À Berne, justement, elle manquait de peu de passer 4,66 mètres en clôture d’un concours qu’elle avait dominé de pied en cap. De même lors des championnats suisses à Bâle le 24 août dernier, où elle chute à trois reprises à 4,62 mètres, le titre national quand bien même assuré. « Le point commun de ces deux grands rendez-vous a été la préparation soignée et rigoureuse à laquelle je me suis prêtée depuis le début du mois d’août. Et je sais avoir dispensé la même rigueur lors de notre camp d’entraînement à Belek [ndlr, en Turquie avec Swiss Athletics] juste avant Doha. » Suite logique, ses 4,60m qualificatifs ont été une étape de quasi-formalité pour la jeune athlète.

Malgré sa 13e place finale, la native de Plano (Texas, USA) a, en attendant, fait honneur à son statut d’outsider ; elle reste championne olympique de la jeunesse, championne d’Europe et du monde junior. « Le titre européen U23 m’a beaucoup aidé dans la gestion de mes émotions ; j’ai pu optimiser ma préparation en vue de Doha et surtout canaliser la pression de la longue attente », assurait-elle. La passe fut, certes, plus élevée ce dimanche en finale du Mondial élites mais l’attitude fut la juste. Preuve en est ; sa constante remise en position d’inconfort quand les événements tournent bien, voir trop bien.

En début d’été, plus particulièrement, depuis la Diamond League de Rome – où elle était alignée – jusqu’à son départ pour Gävle, elle s’était même appliquée à tester des perches plus rigides et plus longues de 15 centimètres (passant à un échalas légèrement moins malléable de 4,60 mètres). Cette différence, aussi simplement qu’on puisse l’expliquer, était censée lui permettre de gagner quelques mètres sur le sautoir. Mais encore faut-il avoir la capacité aguerrie pour la ployer au mieux dans les airs. Un réajustement parfois anodin, semble-t-il, mais véritablement tangible. Dans le cas d’Angelica Moser, elle assure avoir tenu quelques améliorations de marque depuis qu’elle se teste en séances avec ses nouvelles perches, bien qu’elle n’ait cependant pu véritablement les utiliser en compétition cet été après avoir souffert de problèmes au dos.
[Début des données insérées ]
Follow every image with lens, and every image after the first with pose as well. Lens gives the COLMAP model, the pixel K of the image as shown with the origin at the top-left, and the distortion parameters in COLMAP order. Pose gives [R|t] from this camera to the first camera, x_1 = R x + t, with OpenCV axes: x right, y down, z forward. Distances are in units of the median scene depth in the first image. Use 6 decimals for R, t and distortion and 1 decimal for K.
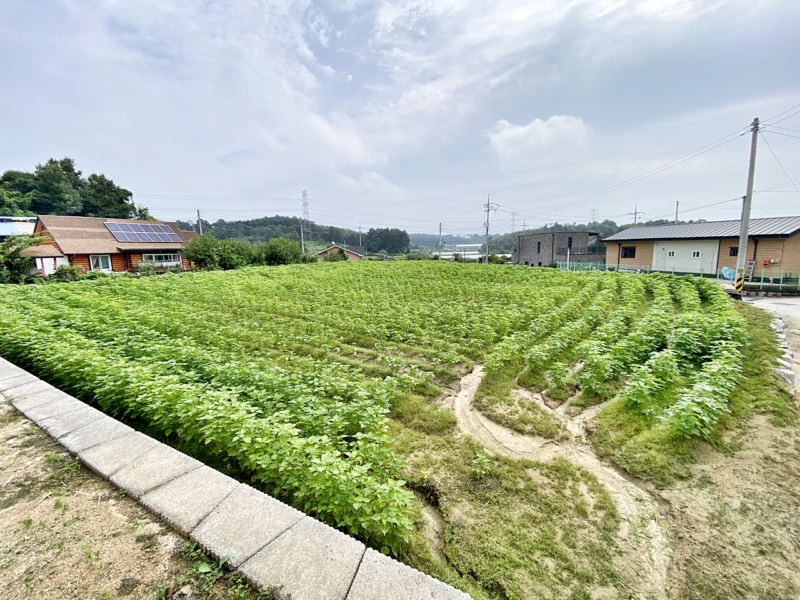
lens RADIAL K [[325.2, 0, 396.3], [0, 325.2, 303.8], [0, 0, 1]] dist [-0.000436, -0.004458]
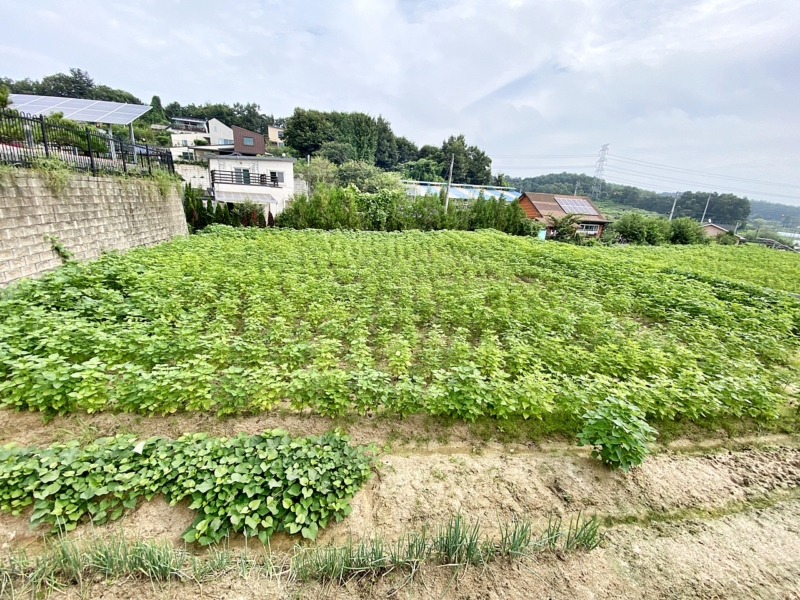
lens RADIAL K [[325.2, 0, 403.0], [0, 325.2, 299.6], [0, 0, 1]] dist [-0.000436, -0.004458]
pose [[0.742563, 0.254487, -0.619545, -0.164426], [-0.181345, 0.966845, 0.179793, 0.015262], [0.644759, -0.021156, 0.764093, -0.195828]]
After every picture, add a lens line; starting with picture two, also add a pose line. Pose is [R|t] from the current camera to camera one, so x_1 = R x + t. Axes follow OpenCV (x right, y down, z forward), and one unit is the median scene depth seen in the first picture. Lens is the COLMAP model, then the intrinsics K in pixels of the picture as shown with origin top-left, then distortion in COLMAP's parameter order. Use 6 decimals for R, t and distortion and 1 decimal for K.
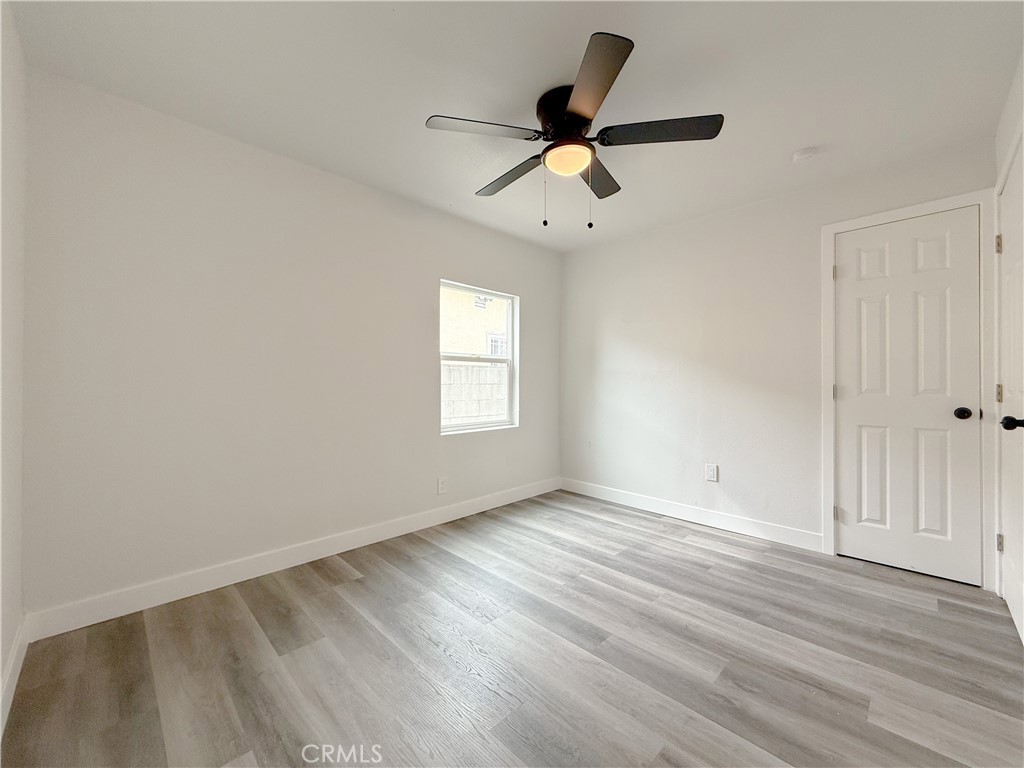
lens RADIAL K [[409.1, 0, 510.1], [0, 409.1, 384.6], [0, 0, 1]] dist [-0.000092, 0.000281]
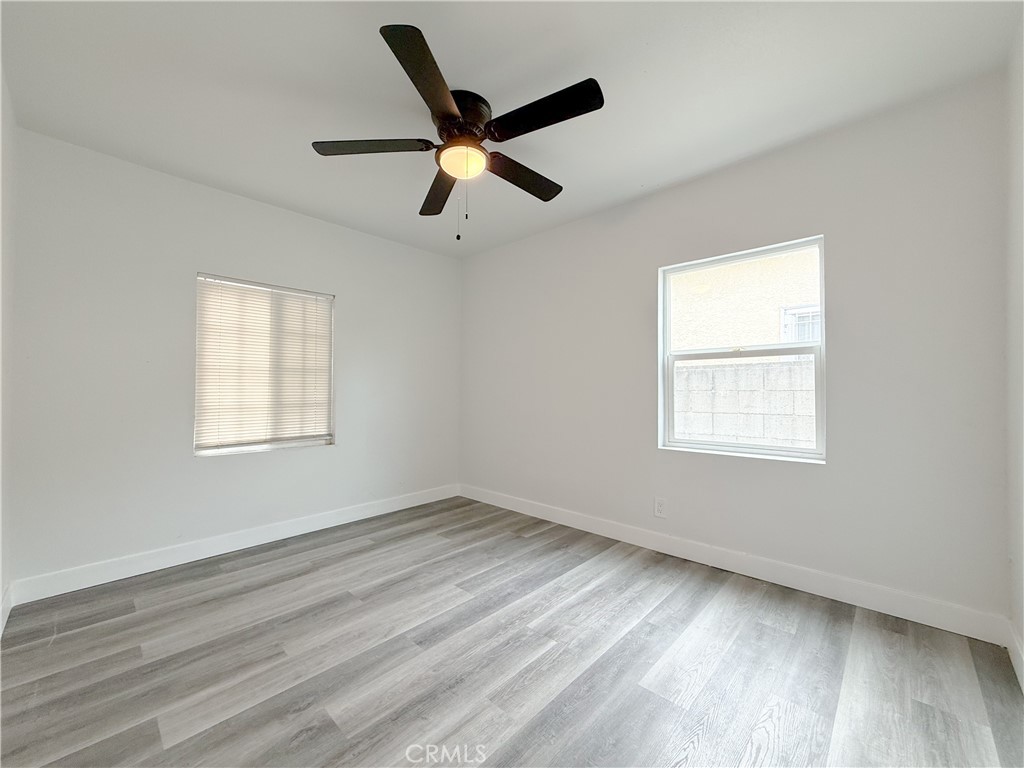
lens RADIAL K [[409.1, 0, 510.1], [0, 409.1, 384.6], [0, 0, 1]] dist [-0.000092, 0.000281]
pose [[0.026827, -0.015091, -0.999526, 0.989990], [-0.002355, 0.999882, -0.015160, 0.003659], [0.999637, 0.002760, 0.026789, 0.952249]]
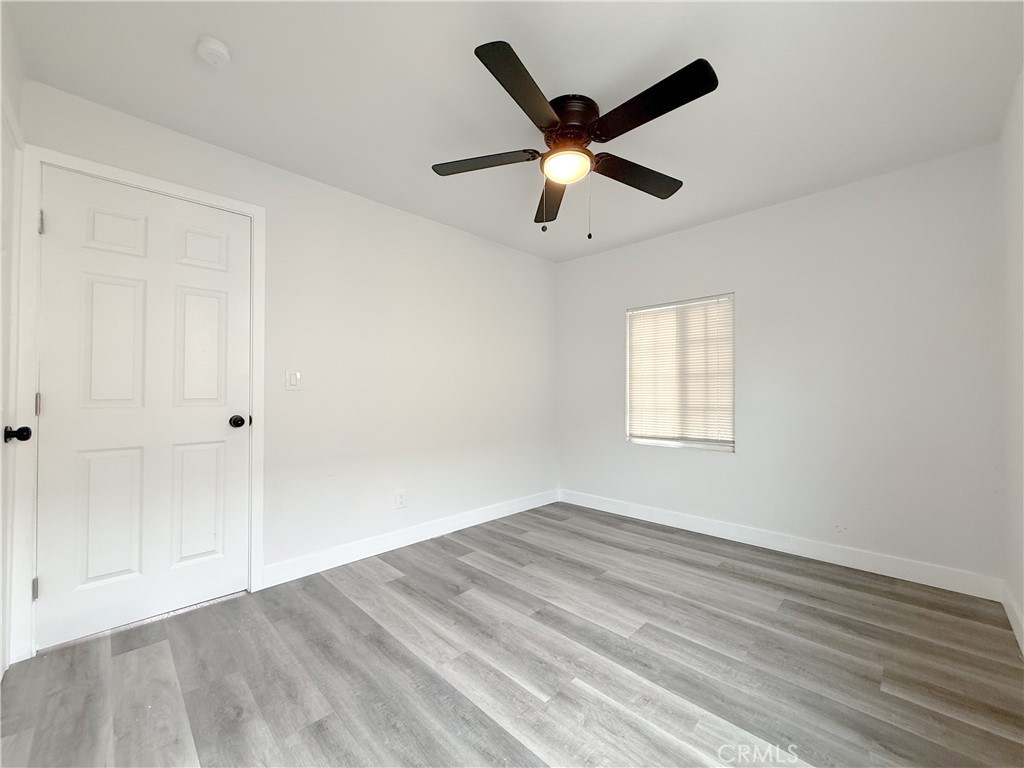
lens RADIAL K [[409.1, 0, 510.1], [0, 409.1, 384.6], [0, 0, 1]] dist [-0.000092, 0.000281]
pose [[-0.999996, -0.001128, 0.002708, 0.242382], [-0.001174, 0.999852, -0.017139, -0.005742], [-0.002688, -0.017142, -0.999849, 1.735716]]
« Les Top 16 aident à la croissance de notre Fédération »

Philipp Bandi, chef de performance de Swiss Athletics

Concrètement, au Qatar, Angelica est entrée dans le Top 16 mondial en intégrant la finale de la perche ; un résultat également enthousiasmant dans une perspective nationale, plus que personnelle. À l’heure où de nombreux Suisses se retrouvent en grande difficulté sur les pistes (éliminations, entres autres, d’Alex Wilson, Selina Büchel, Lore Hoffmann, Kariem Hussein, Julien Wanders, Salomé Kora, Ajla Del Ponte et Sarah Atcho dans leurs séries respectives), Moser est, pour l’heure – avec Mujinga Kambundji, demi-finaliste du 100 mètres, Jason Joseph sur les 110 mètres haies et Lea Sprunger sur les 400 haies –, l’une des seules à être véritablement parvenue à traduire son potentiel en véritable faire-valoir helvétique.
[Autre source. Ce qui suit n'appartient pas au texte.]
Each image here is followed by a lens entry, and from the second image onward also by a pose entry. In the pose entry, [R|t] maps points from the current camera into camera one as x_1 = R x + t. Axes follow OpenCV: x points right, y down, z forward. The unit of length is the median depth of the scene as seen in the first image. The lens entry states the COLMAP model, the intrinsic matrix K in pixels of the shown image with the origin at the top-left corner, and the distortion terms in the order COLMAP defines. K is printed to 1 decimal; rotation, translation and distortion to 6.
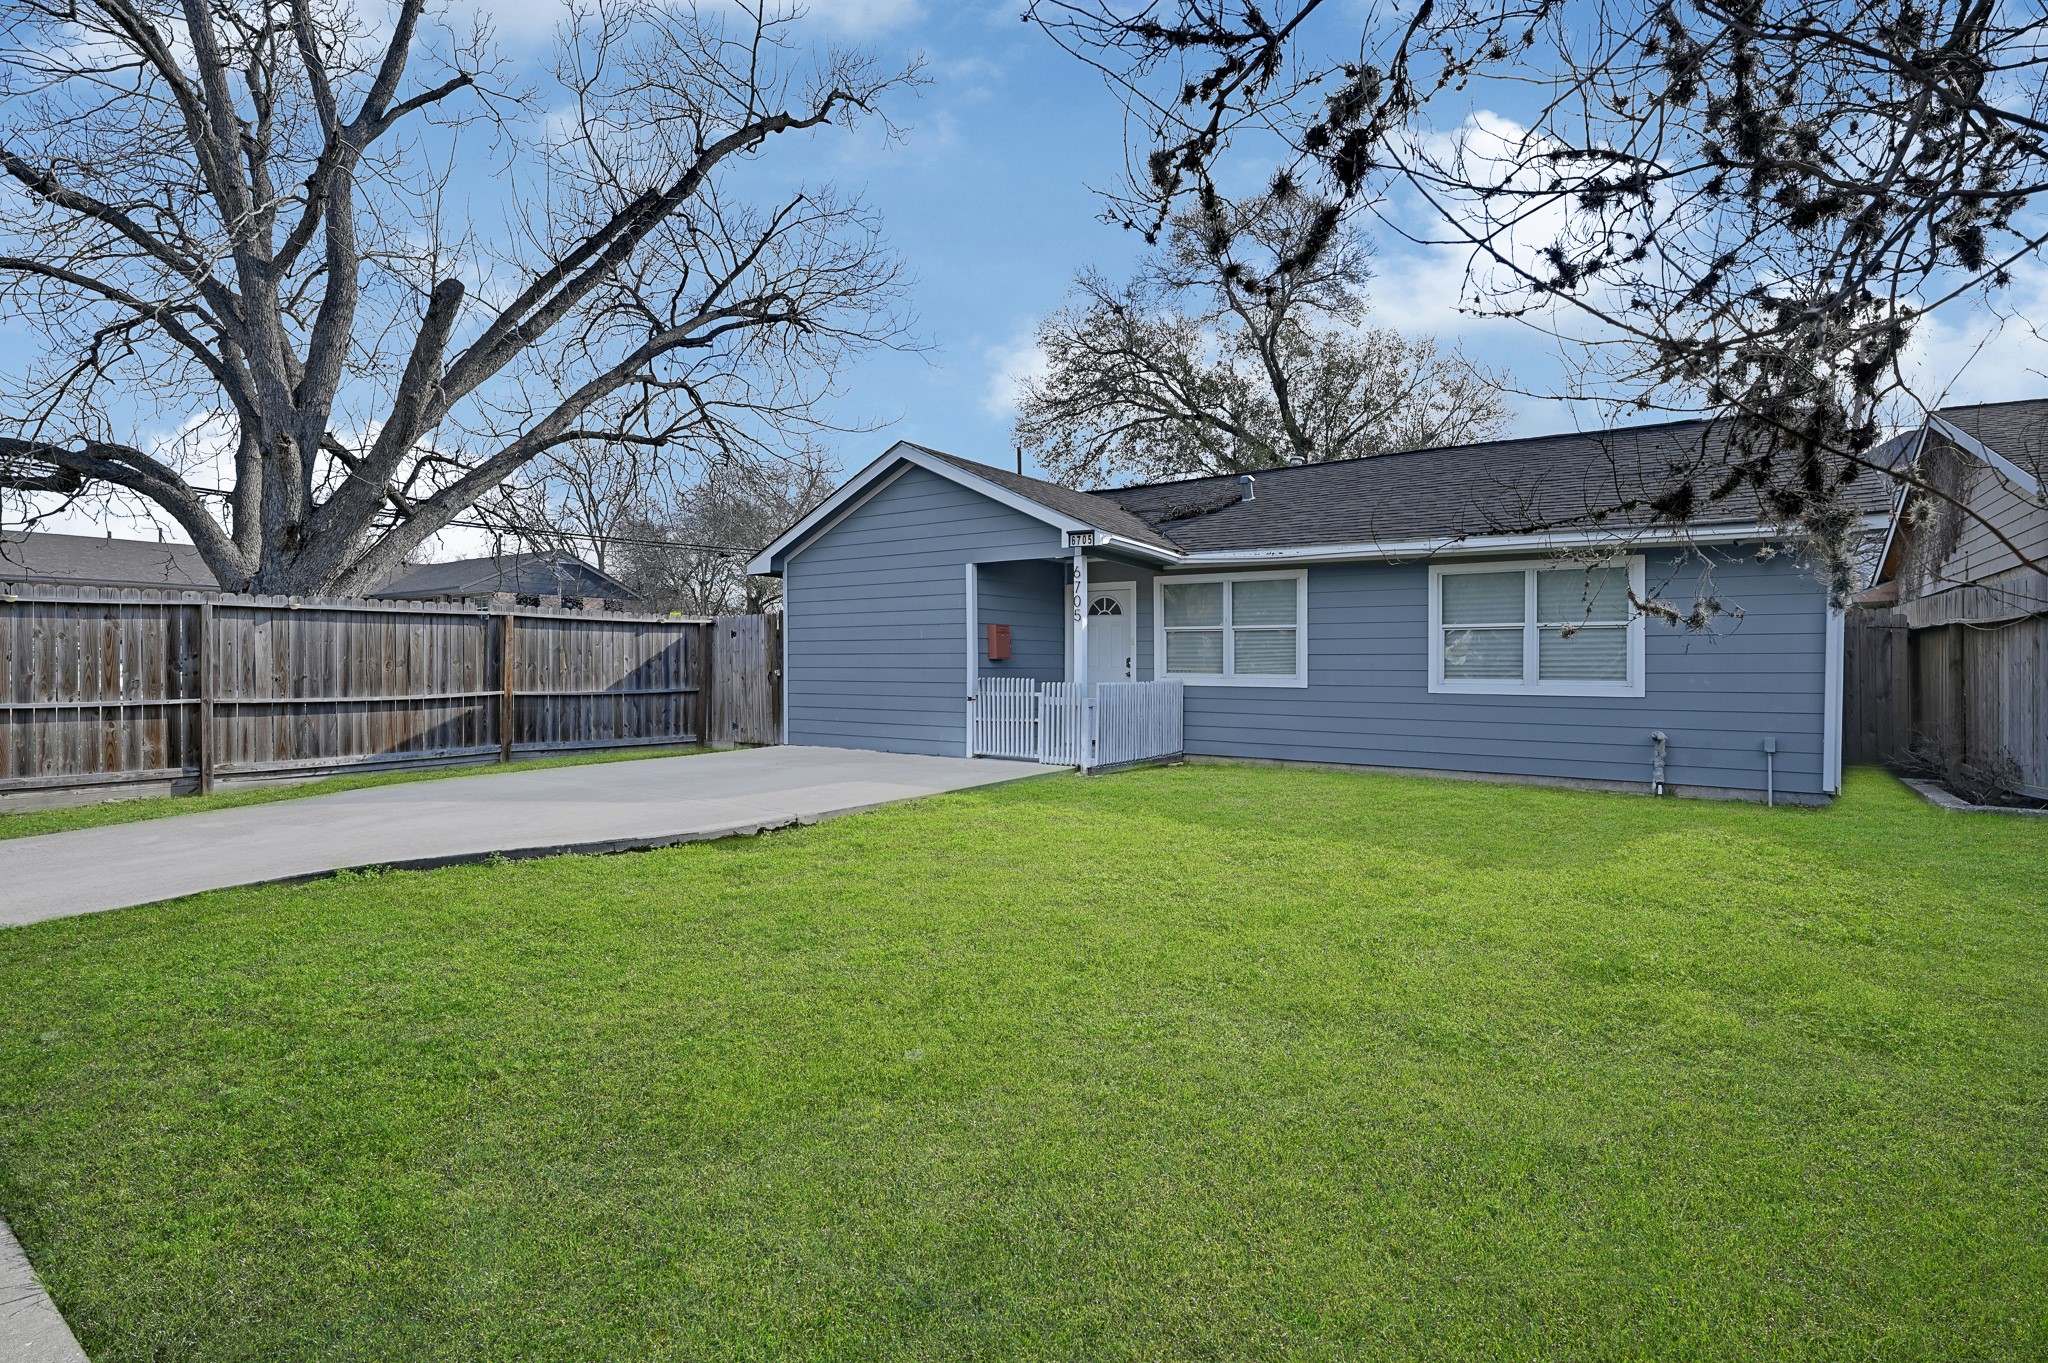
lens RADIAL K [[841.1, 0, 1026.5], [0, 841.1, 666.4], [0, 0, 1]] dist [0.002080, 0.000114]
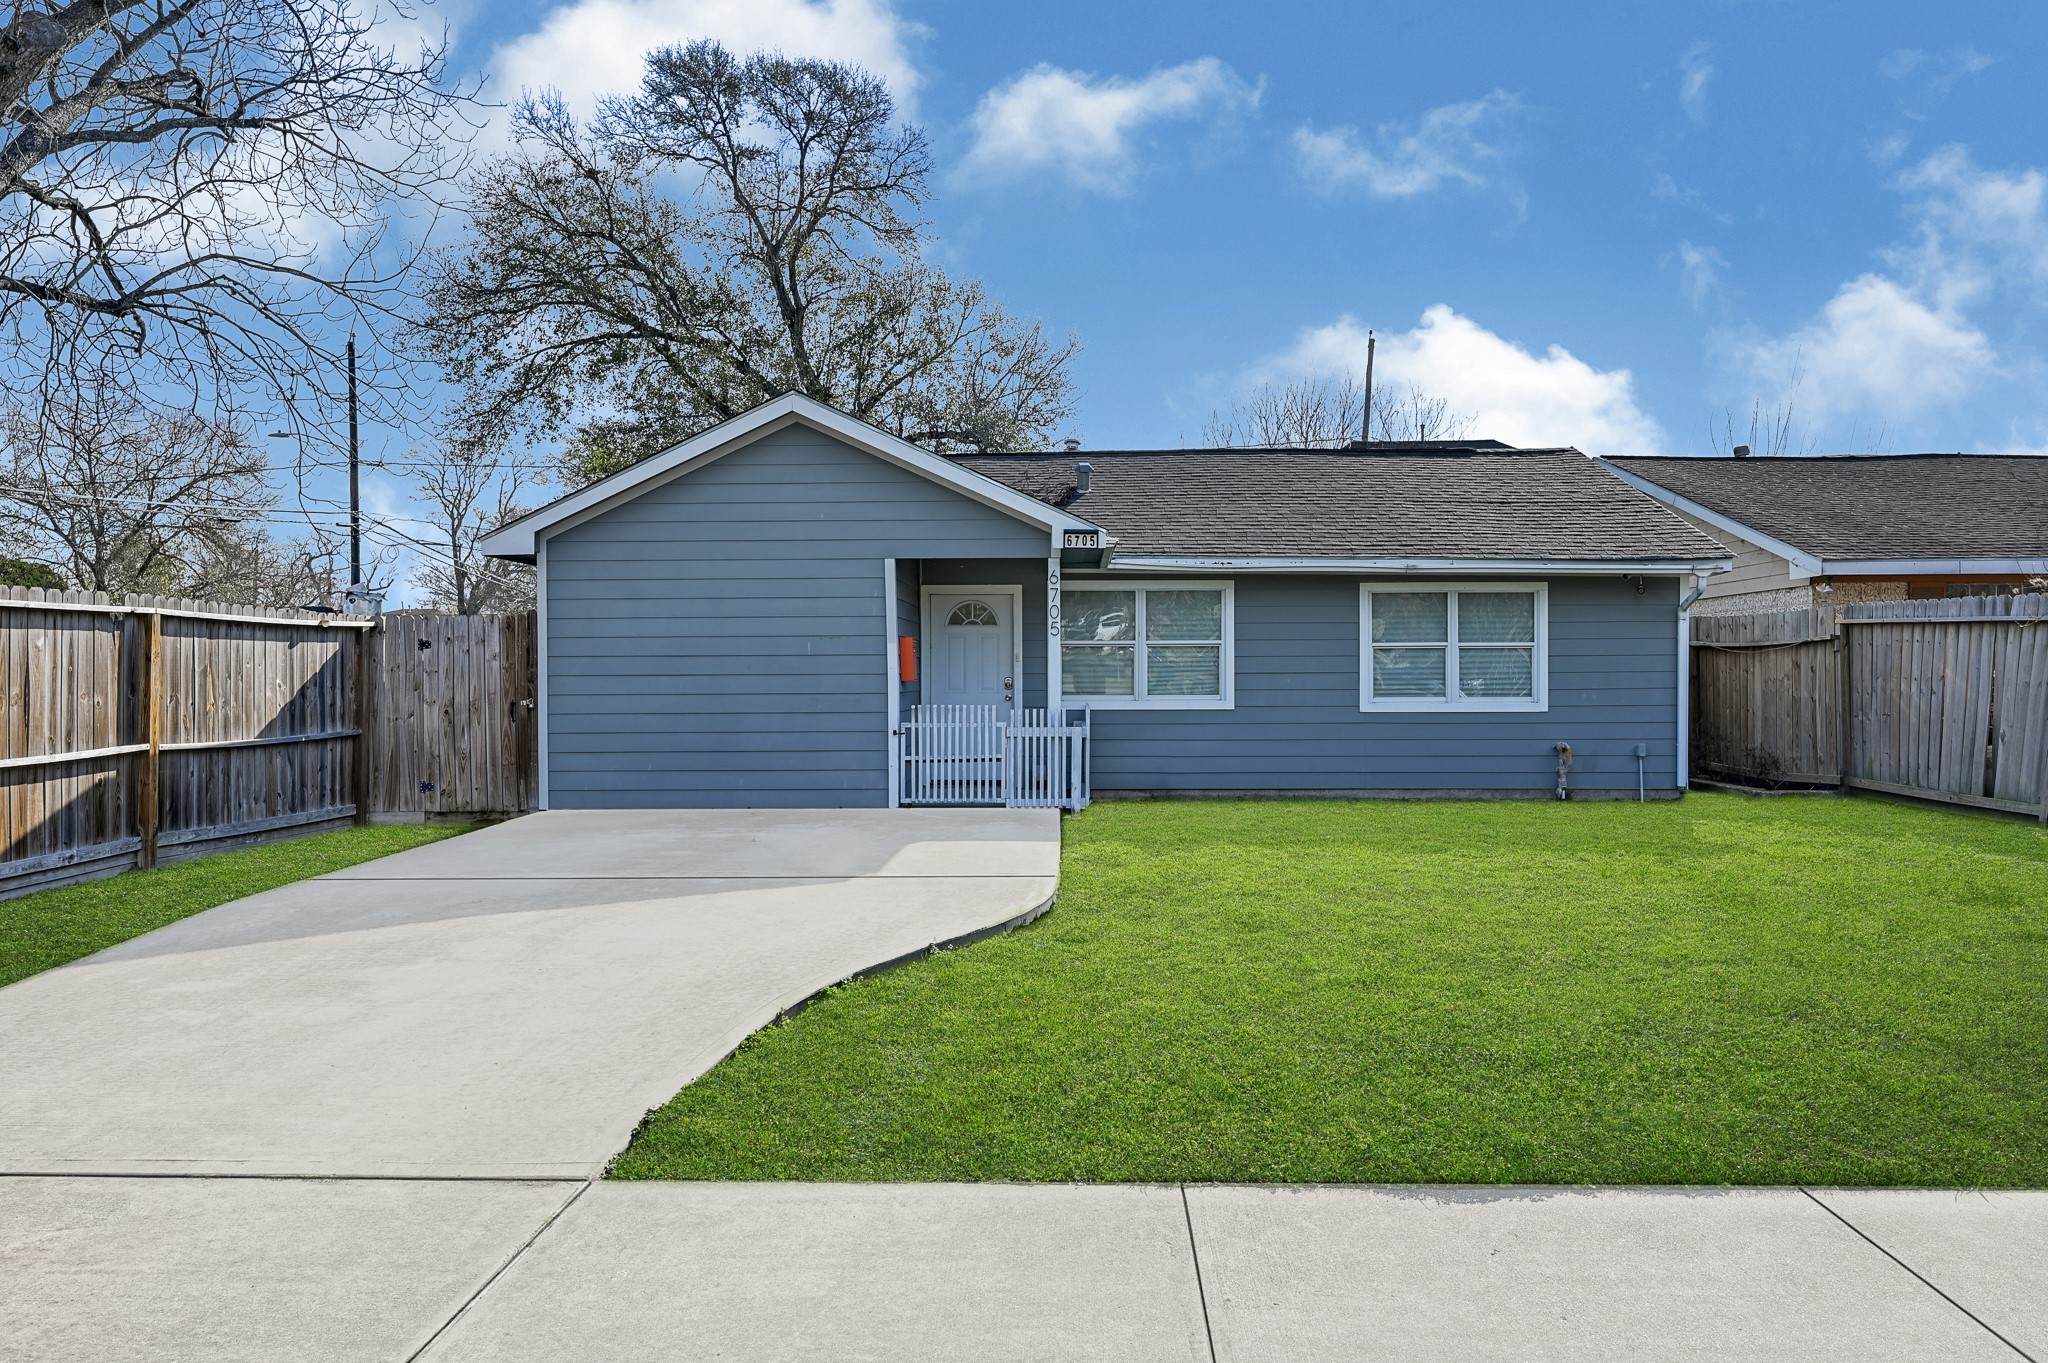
lens RADIAL K [[1131.1, 0, 1024.0], [0, 1131.1, 681.5], [0, 0, 1]] dist [0.003569, 0.000881]
pose [[0.877537, -0.009264, 0.479419, -0.462431], [0.009340, 0.999954, 0.002227, -0.009959], [-0.479418, 0.002523, 0.877583, 0.023102]]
« Les Top 16 aident à la croissance de notre Fédération », lâchait en conférence de presse à l’Ezdan Hotel Philipp Bandi, chef des performances auprès de Swiss Athletics. « En terme d’envergure, nous en avons certainement besoin. Nous souhaitons garder la belle forme de l’édition de Londres en 2017 et lancer parfaitement nos athlètes sur la route pour Tokyo 2020. » Alors, certes, les chances de parvenir aux objectifs fixés – sept Top 16 et trois Top 8, comptant les performances des relais féminins 4x100m et 4x400m qui peuvent automatiquement valider leur ticket pour les JO – sont encore présentes même si tristement entamées lors des quatre premiers jours de compétition à Doha.